__CHALLENGES__
a: Set down part of the forum thread on insulating a mudroom floor word for word, everything from "Does this mudroom" down to "handles it fine.".
b: In the forum thread on insulating a mudroom floor, condense the paragraph that begins "I don't use a spacer" into a short bulleted list that keeps its main facts.
c: Carry on the forum thread on insulating a mudroom floor from the point where its last post ends.

__EXCERPTED PASSAGE__

※

Does this mudroom have a door isolating that space from the kitchen or is it just an extension room that is open at all times to the kitchen. If it is always open, can you add a doorway to this area (with a second cat door)? If not, insulate the floor and consider adding a second magnetic cat door on the interior so that you have a double-cat door. I did this for our north facing cat door and it really helps keep out cold air when the wind is out of the north. Our very nervous cat handles it fine.


----------



## semipro (Feb 12, 2013)

Vic99 said:


> Semi & midwestcoast: Polystyrene under the floor? Do you have to use some kind of spacer so it is not compressed? Does OSB take care of it and is this what you mean by OSB?: http://en.wikipedia.org/wiki/Oriented_strand_board


I don't use a spacer or anything on top the foam unless I need a nailing surface. I'm currently sitting in a room with nothing but XPS with an inexpensive laminate floating over it. Despite the presence of a rolling office chair, upright filing cabinet, and big dogs, the floor has held up perfectly for over five years. XPS is quite strong in compression.

※

__DATA SECTION__

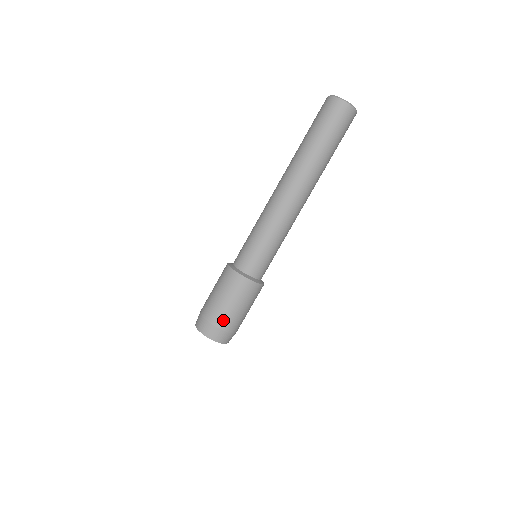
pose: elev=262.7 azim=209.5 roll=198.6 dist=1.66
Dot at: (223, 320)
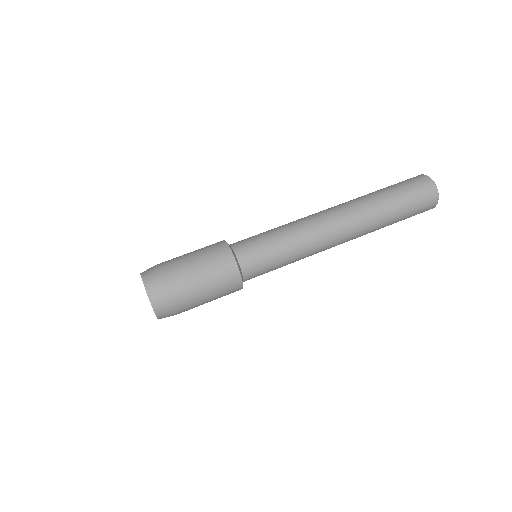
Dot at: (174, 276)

※

__TASK-BY-TASK OUTPUTS__
a:
Does this mudroom have a door isolating that space from the kitchen or is it just an extension room that is open at all times to the kitchen. If it is always open, can you add a doorway to this area (with a second cat door)? If not, insulate the floor and consider adding a second magnetic cat door on the interior so that you have a double-cat door. I did this for our north facing cat door and it really helps keep out cold air when the wind is out of the north. Our very nervous cat handles it fine.

b:
- No spacer or covering goes on top of the foam unless a nailing surface is needed.
- The writer's current room has nothing but XPS under an inexpensive floating laminate.
- The floor has held up perfectly for over five years despite a rolling office chair, an upright filing cabinet, and big dogs.
- XPS is quite strong in compression.

c:
----------



## G-rott (Feb 25, 2013)

I agree with all the post about using XPS foam and a floating floor, with all the other insulation in that small a room I would thing the heat loss through the pine door will actually warm the room some.  Adding a magnetic sealed cat door will help too, rather than just the flapper type. 

If your on a fixed schedule radiant floor heaters might be worth looking into, with the programmable timed thermostats they don't need to run much to increase comfort when you need it.  I put some under tile and I recommend them highly.  Did a large system in a bath and the electric bill was similar to prior years in usage. 

Warm feet are nice.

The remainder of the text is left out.